▸ **Passage provided**
....

Australian housing construction soared in the June quarter, making a record 64,596 dwelling starts as detached houses soared to a new high and attached dwellings picked up to their highest level in almost three years.
While the now-ended HomeBuilder stimulus payments pushed detached house starts up to a seasonally adjusted 41,276 from 36,530 in the March quarter, the bigger surprise was the 46 per cent quarter-on-quarter jump to nearly 23,000 new semi-detached homes, apartments and townhouses.
“The combination of the HomeBuilder and other state-based housing grants and very low interest rates have lifted demand for new housing despite the collapse in net overseas migration,” CBA economist Kristina Clifton said.
The boost in commencements is a strong indication of continued housing construction activity for the next six to nine months, although home-building activity in the September quarter was likely to be subdued as a consequence of COVID-related disruptions and shutdowns in NSW and Victoria.
However, activity could be artificially slowed by the availability of builders and the cost and availability of materials such as timber, CommSec economist Craig James said.

....

▸ **Problem set**
- 1) From the housing construction report, reproduce word for word the stretch from "Australian housing construction" through "Kristina Clifton said.".
- 2) Translate this sentence from the housing construction report into Spanish: "However, activity could be artificially slowed by the availability of builders and the cost and availability of materials such as timber, CommSec economist Craig James said."

▸ **Collected data**

....

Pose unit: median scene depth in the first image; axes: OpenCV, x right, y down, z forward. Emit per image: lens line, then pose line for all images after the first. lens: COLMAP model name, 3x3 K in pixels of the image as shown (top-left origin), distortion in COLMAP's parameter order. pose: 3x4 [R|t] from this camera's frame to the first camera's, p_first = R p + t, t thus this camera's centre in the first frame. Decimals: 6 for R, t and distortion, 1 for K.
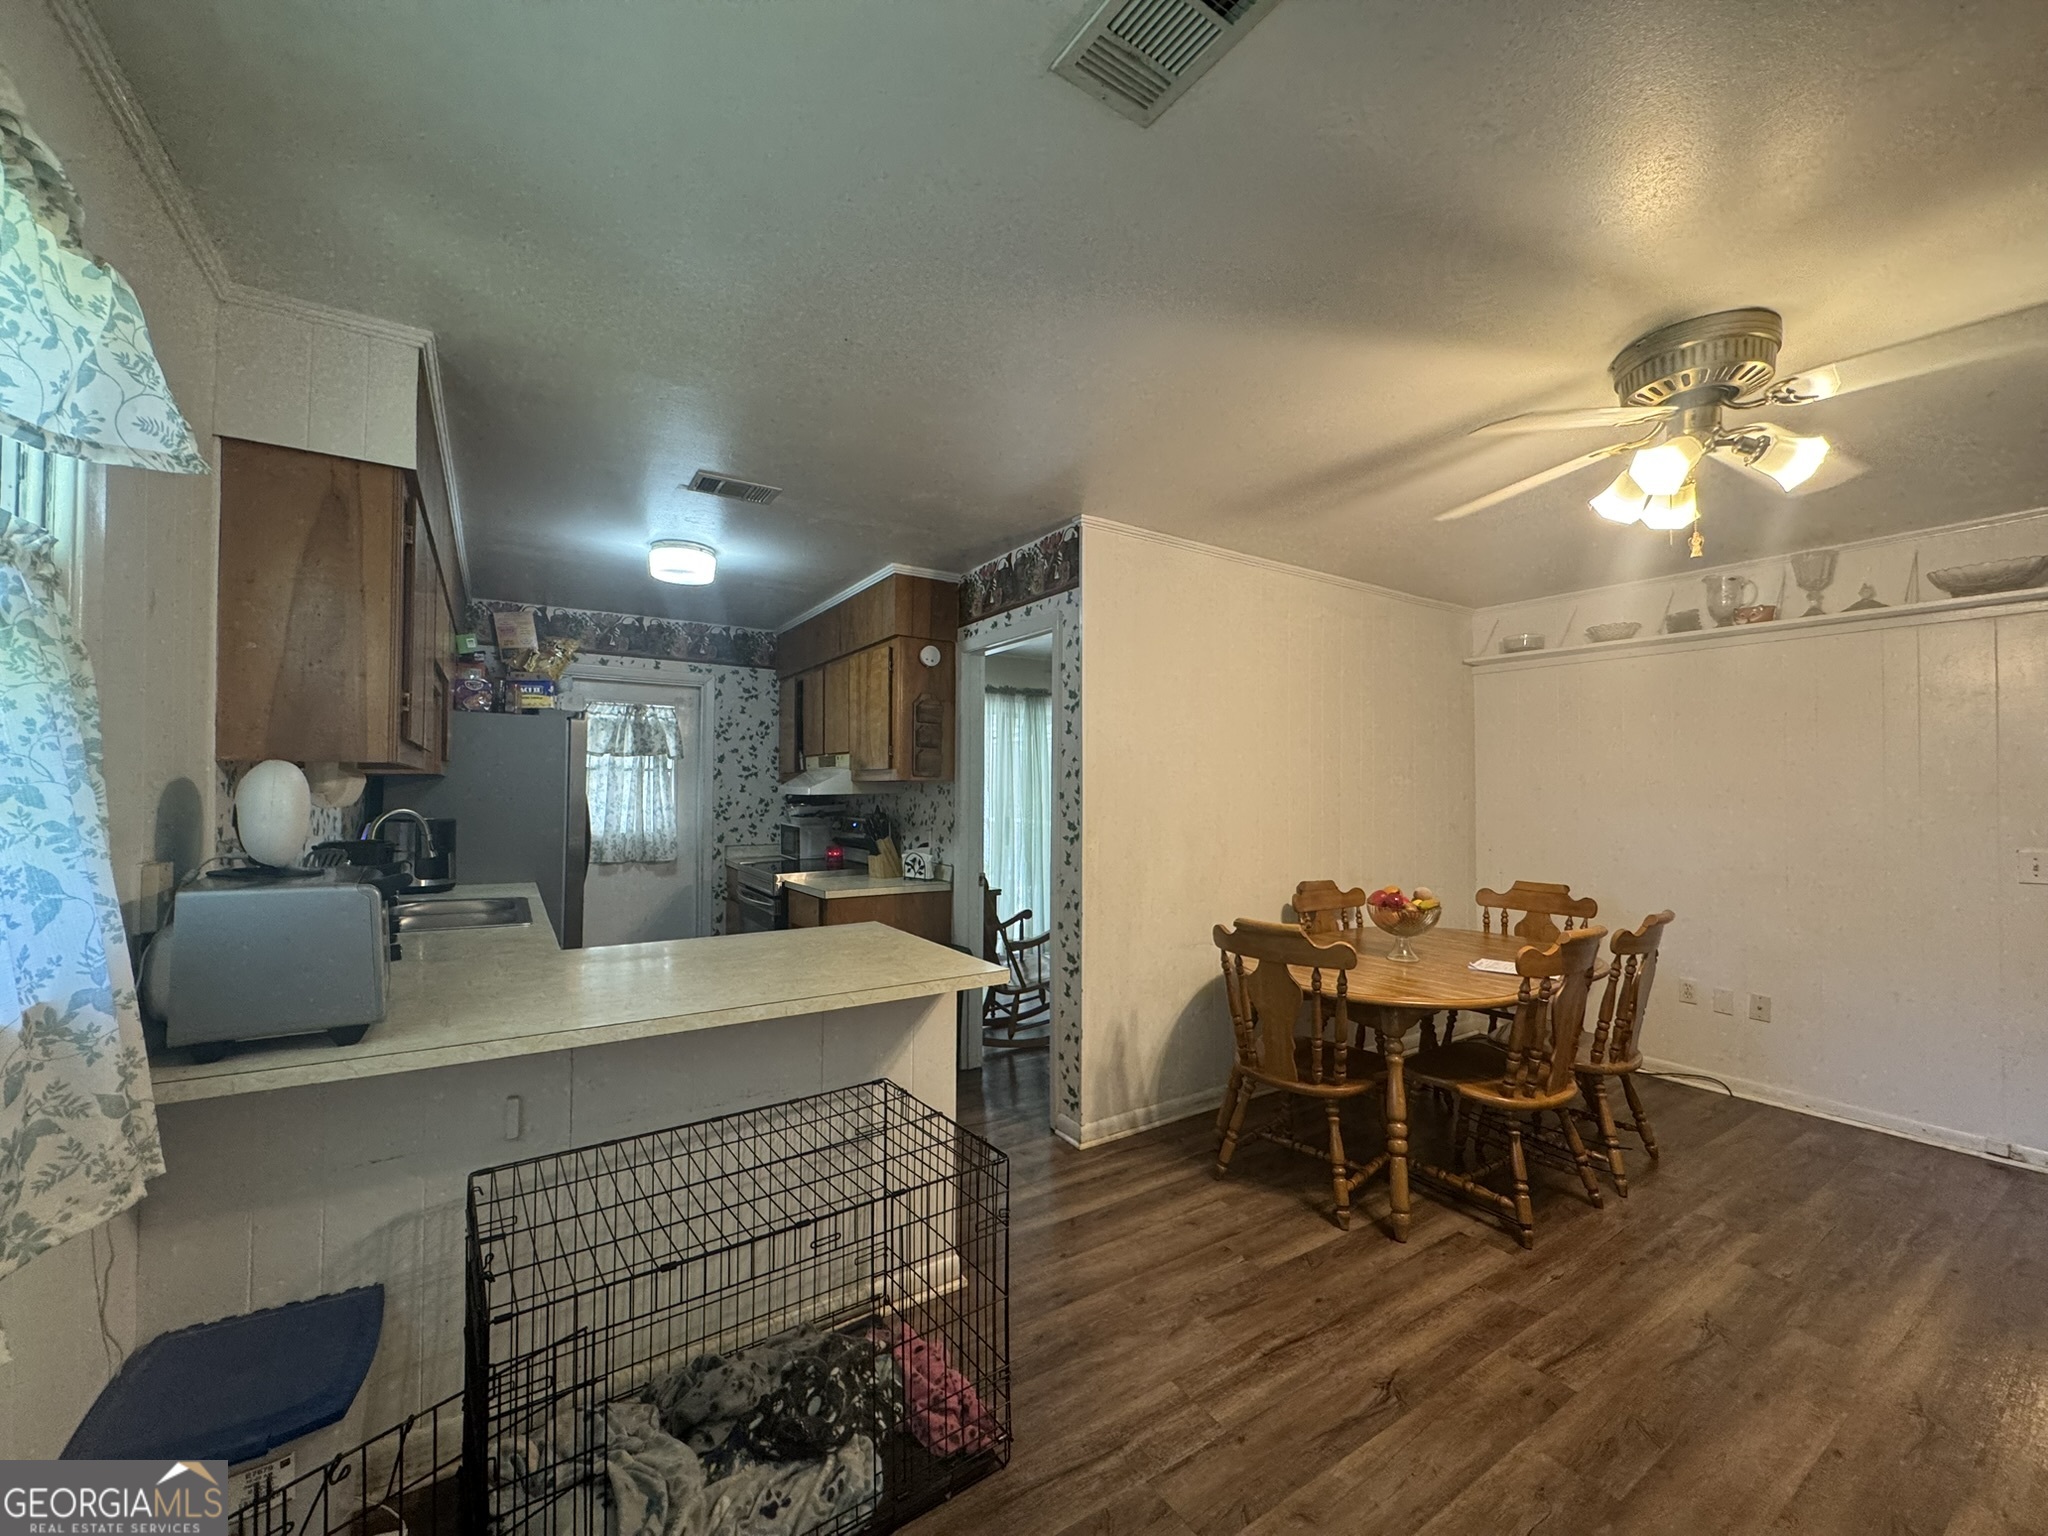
lens RADIAL K [[815.8, 0, 1024.1], [0, 815.8, 770.8], [0, 0, 1]] dist [-0.003758, 0.000450]
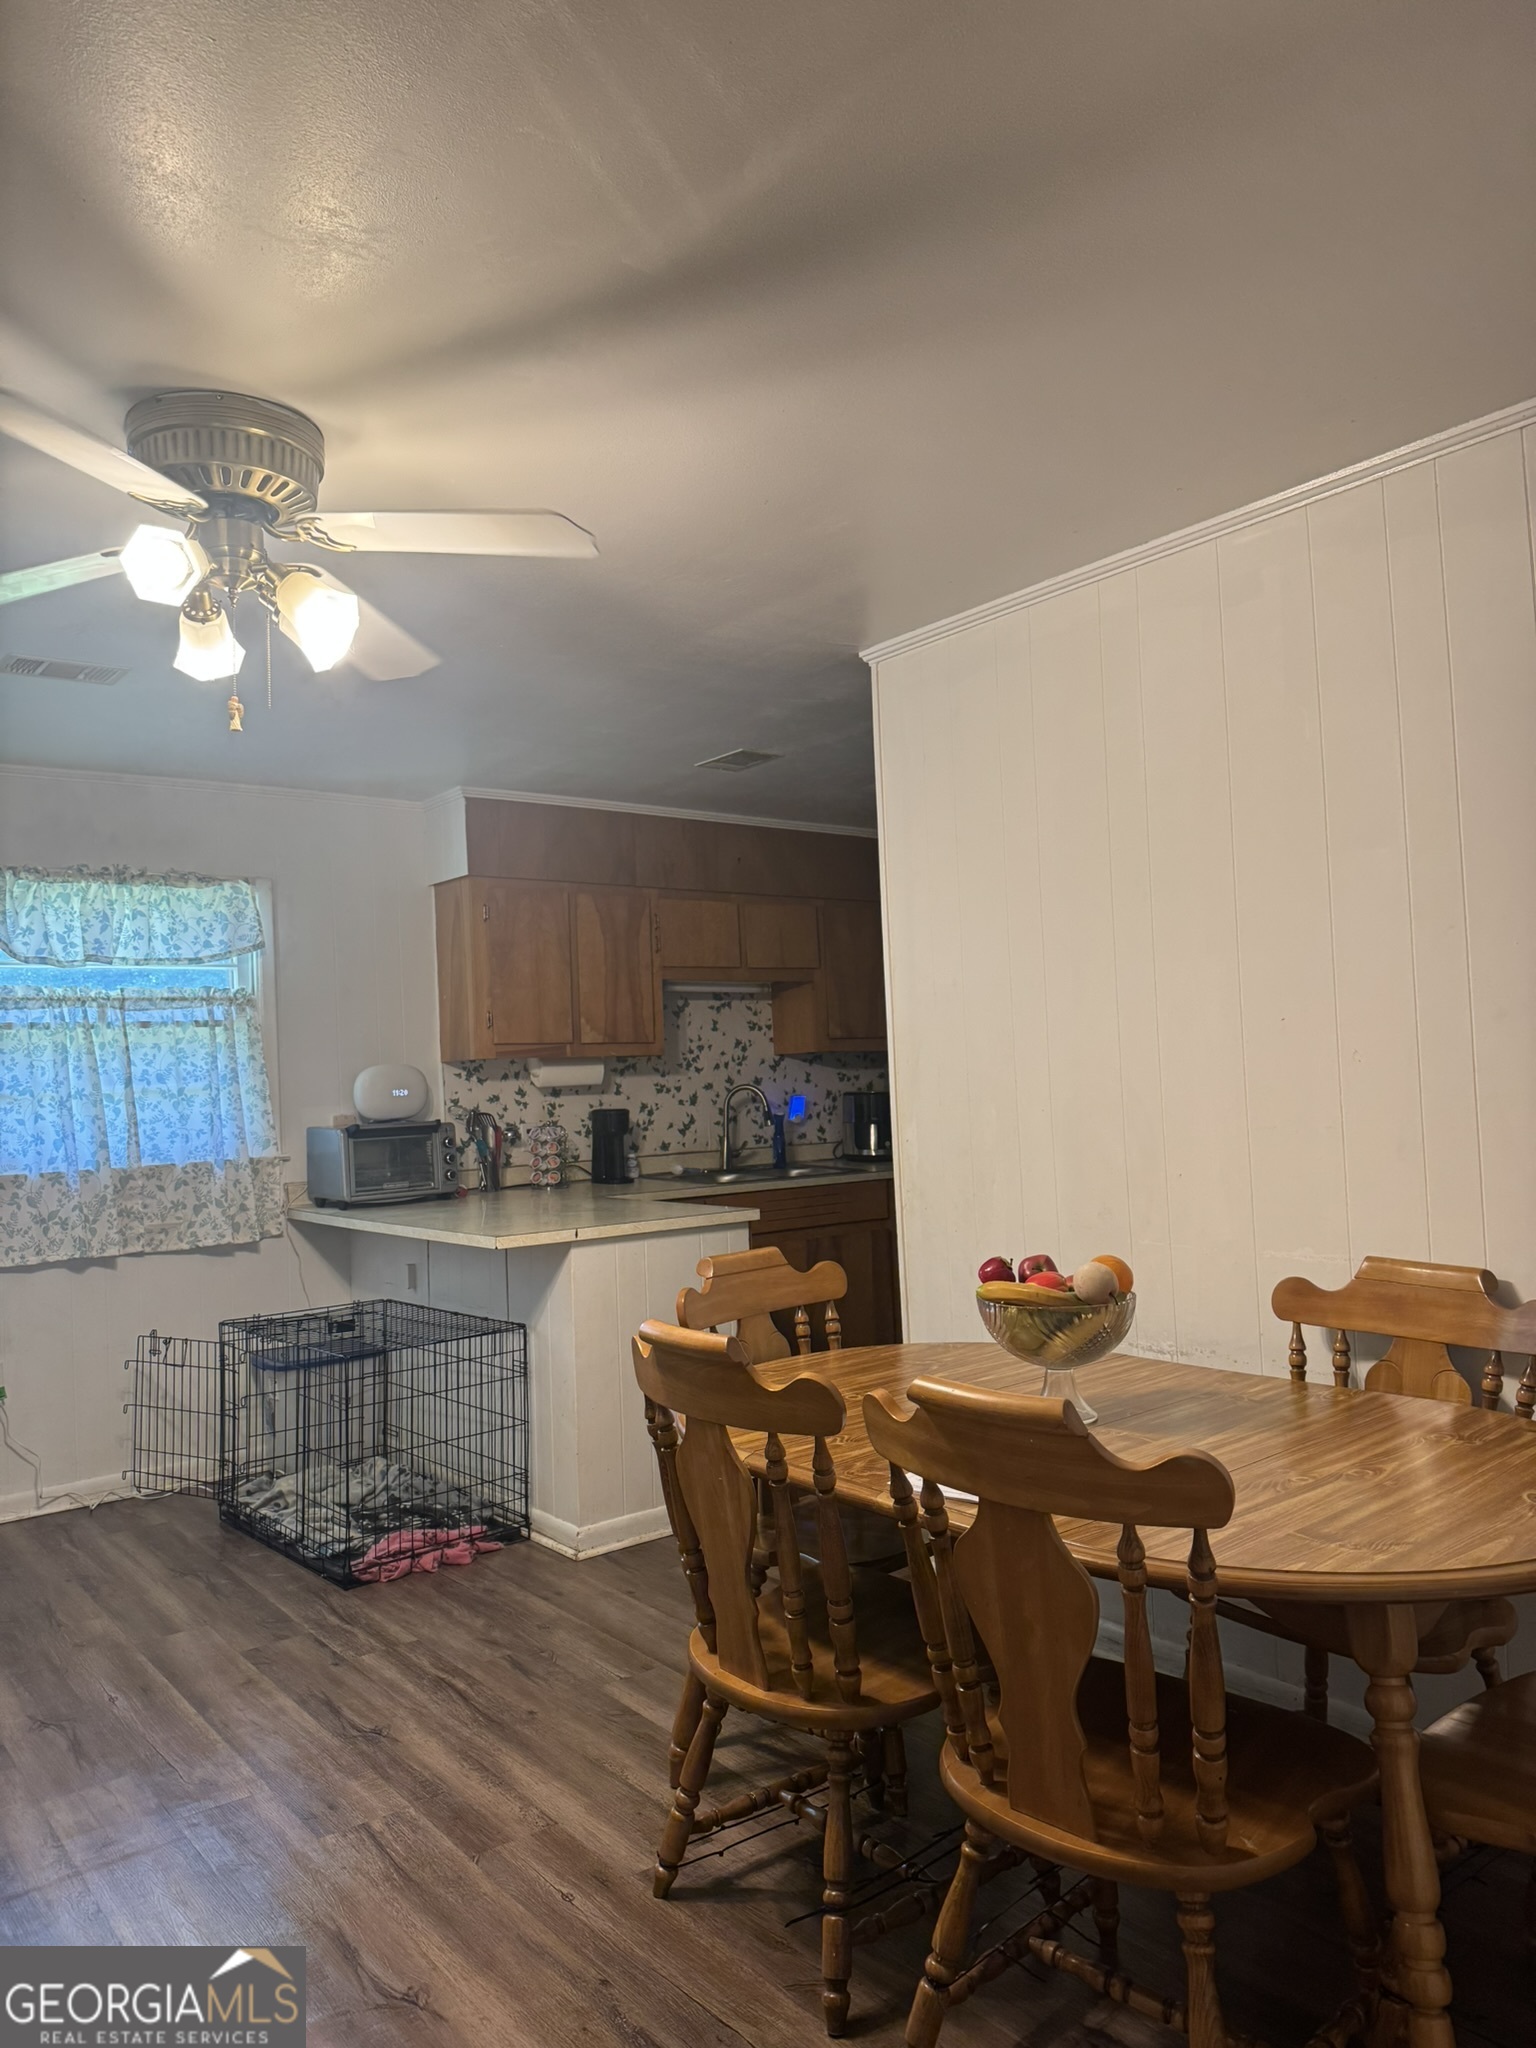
lens RADIAL K [[1421.2, 0, 759.3], [0, 1421.2, 1026.6], [0, 0, 1]] dist [0.178792, -0.394438]
pose [[0.082910, -0.043318, -0.995615, 1.384312], [0.059817, 0.997470, -0.038417, 0.044944], [0.994760, -0.056369, 0.085291, 0.874639]]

....

▸ **Exercise results**
- 1)
Australian housing construction soared in the June quarter, making a record 64,596 dwelling starts as detached houses soared to a new high and attached dwellings picked up to their highest level in almost three years.
While the now-ended HomeBuilder stimulus payments pushed detached house starts up to a seasonally adjusted 41,276 from 36,530 in the March quarter, the bigger surprise was the 46 per cent quarter-on-quarter jump to nearly 23,000 new semi-detached homes, apartments and townhouses.
“The combination of the HomeBuilder and other state-based housing grants and very low interest rates have lifted demand for new housing despite the collapse in net overseas migration,” CBA economist Kristina Clifton said.

- 2) Sin embargo, la actividad podría verse frenada artificialmente por la disponibilidad de constructores y por el costo y la disponibilidad de materiales como la madera, dijo el economista de CommSec Craig James.